Kaynak:
= = = = = = =

Advertisement
TÜRKİYE EKONOMİSİ ABONE OL

Maliye Bakanı Mehmet Şimşek, Türkiye'nin yüzde 3 büyümeyle orta gelir tuzağından kurtulamayacağını belirterek, "Bizim tekrar yüzde 5, hatta bunun üzerine çıkmamız lazım. Bu küresel konjonktürde kolay değil. O zaman sizin mutlaka büyüme potansiyelinizi artıracak reform yapmanız lazım. Hazırladığımız reform programının temel hedefi, sorun çözmenin yanında Türkiye'yi daha yüksek bir büyüme patikasına oturtmaktır" dedi.

Şimşek, Uludağ Ekonomi Zirvesi'nin kapanışında yaptığı konuşmada, küresel Döviz piyasalarında olup bitenlerin aslında çok büyük sürpriz olmadığını söyledi.

Avrupa'nın bir miktar deflasyonla mücadele etmesi gerektiğini ve bir miktar büyümeye ihtiyacı olduğunu aktaran Şimşek, "Japonya'nın da yine enflasyonla mücadelesi söz konusu, bir miktar büyümeye ihtiyacı var. Bu arada ABD de ayrı bir kulvarda, hızlı bir ivme var" diye konuştu.

Şimşek, doların bu kadar hızlı değer kazanmasına ilişkin, "Doların reel efektif döviz kuru son 8 ayda yüzde 17 yükseldi. Bu çok dramatik bir yükseliş. Bu çıkışta kısmen ABD'nin iç dinamikleri ve ABD ekonomisine ilişkin pozitif gelişmeler etkili olduysa da kısmen Euro Bölgesi gibi dünyanın diğer bazı bölgelerdeki olumsuz gelişmelerin etkisi söz konusu" yorumunu yaptı.

= = = = = = =

Malzeme:
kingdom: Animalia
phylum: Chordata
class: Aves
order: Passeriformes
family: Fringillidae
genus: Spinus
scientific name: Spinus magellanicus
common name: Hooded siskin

= = = = = = =

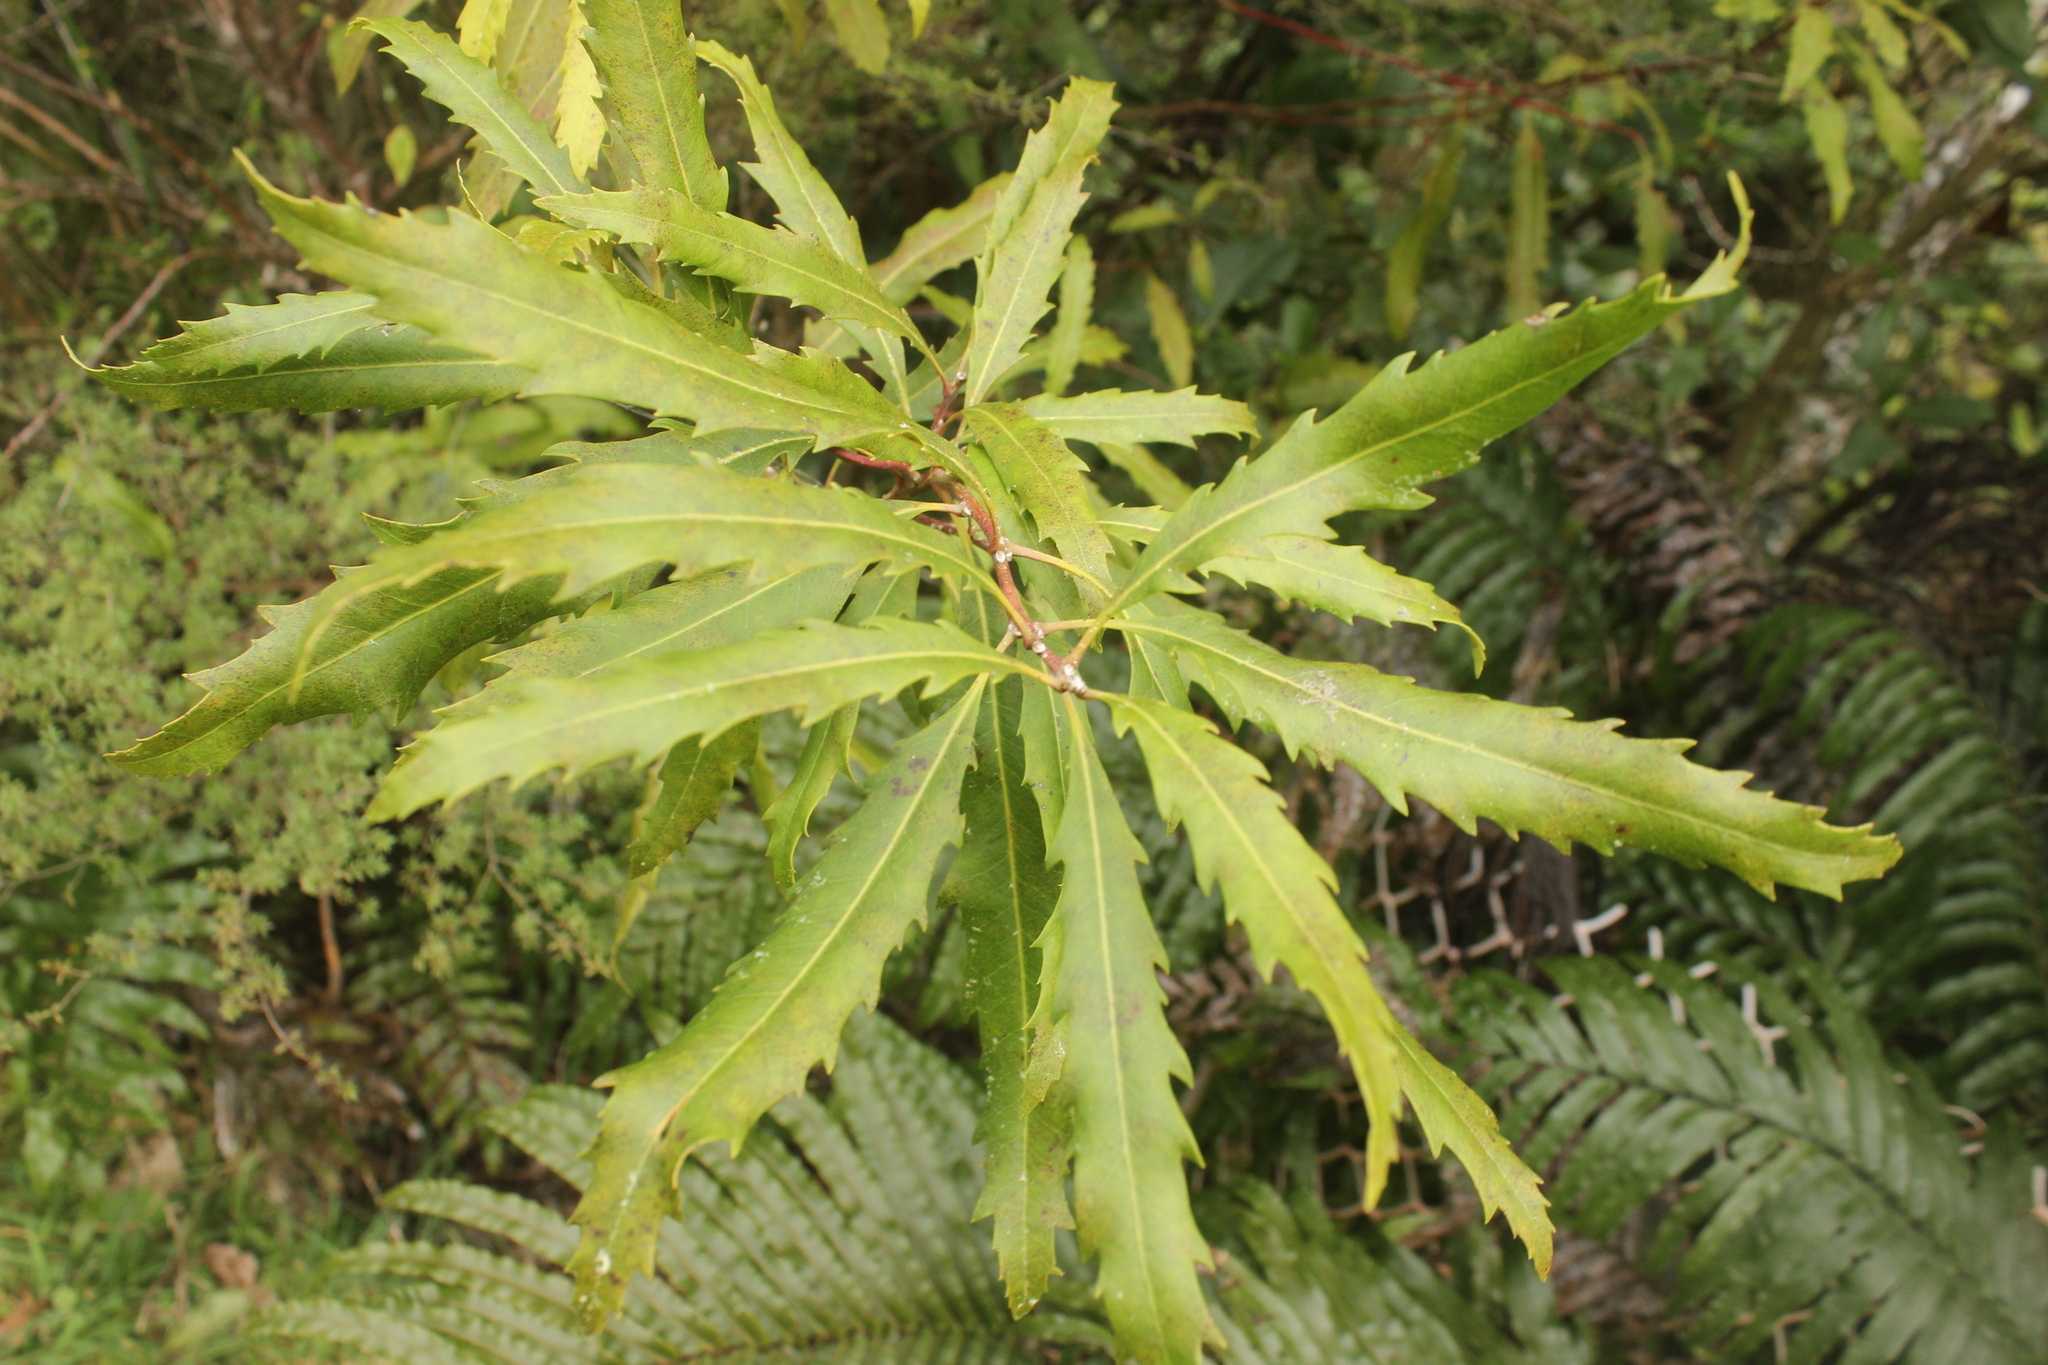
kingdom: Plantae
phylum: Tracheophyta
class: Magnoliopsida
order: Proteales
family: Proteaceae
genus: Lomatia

= = = = = = =

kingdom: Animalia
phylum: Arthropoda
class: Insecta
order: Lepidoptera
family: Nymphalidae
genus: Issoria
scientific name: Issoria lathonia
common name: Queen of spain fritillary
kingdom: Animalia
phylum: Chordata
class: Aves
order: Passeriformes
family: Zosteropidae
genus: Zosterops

= = = = = = =

Yazılı istek 1: Kaynak metne göre doların reel efektif döviz kuru son 8 ayda yüzde kaç yükseldi?
Yazılı istek 2: Kayıtlarda "phylum: Arthropoda" geçen satırdan başlayıp "family: Zosteropidae" geçen satır da dahil olmak üzere o satıra kadar uzanan satırları hiç değiştirmeden verir misiniz?

Yanıt 1: Yüzde 17.

Yanıt 2:
phylum: Arthropoda
class: Insecta
order: Lepidoptera
family: Nymphalidae
genus: Issoria
scientific name: Issoria lathonia
common name: Queen of spain fritillary
kingdom: Animalia
phylum: Chordata
class: Aves
order: Passeriformes
family: Zosteropidae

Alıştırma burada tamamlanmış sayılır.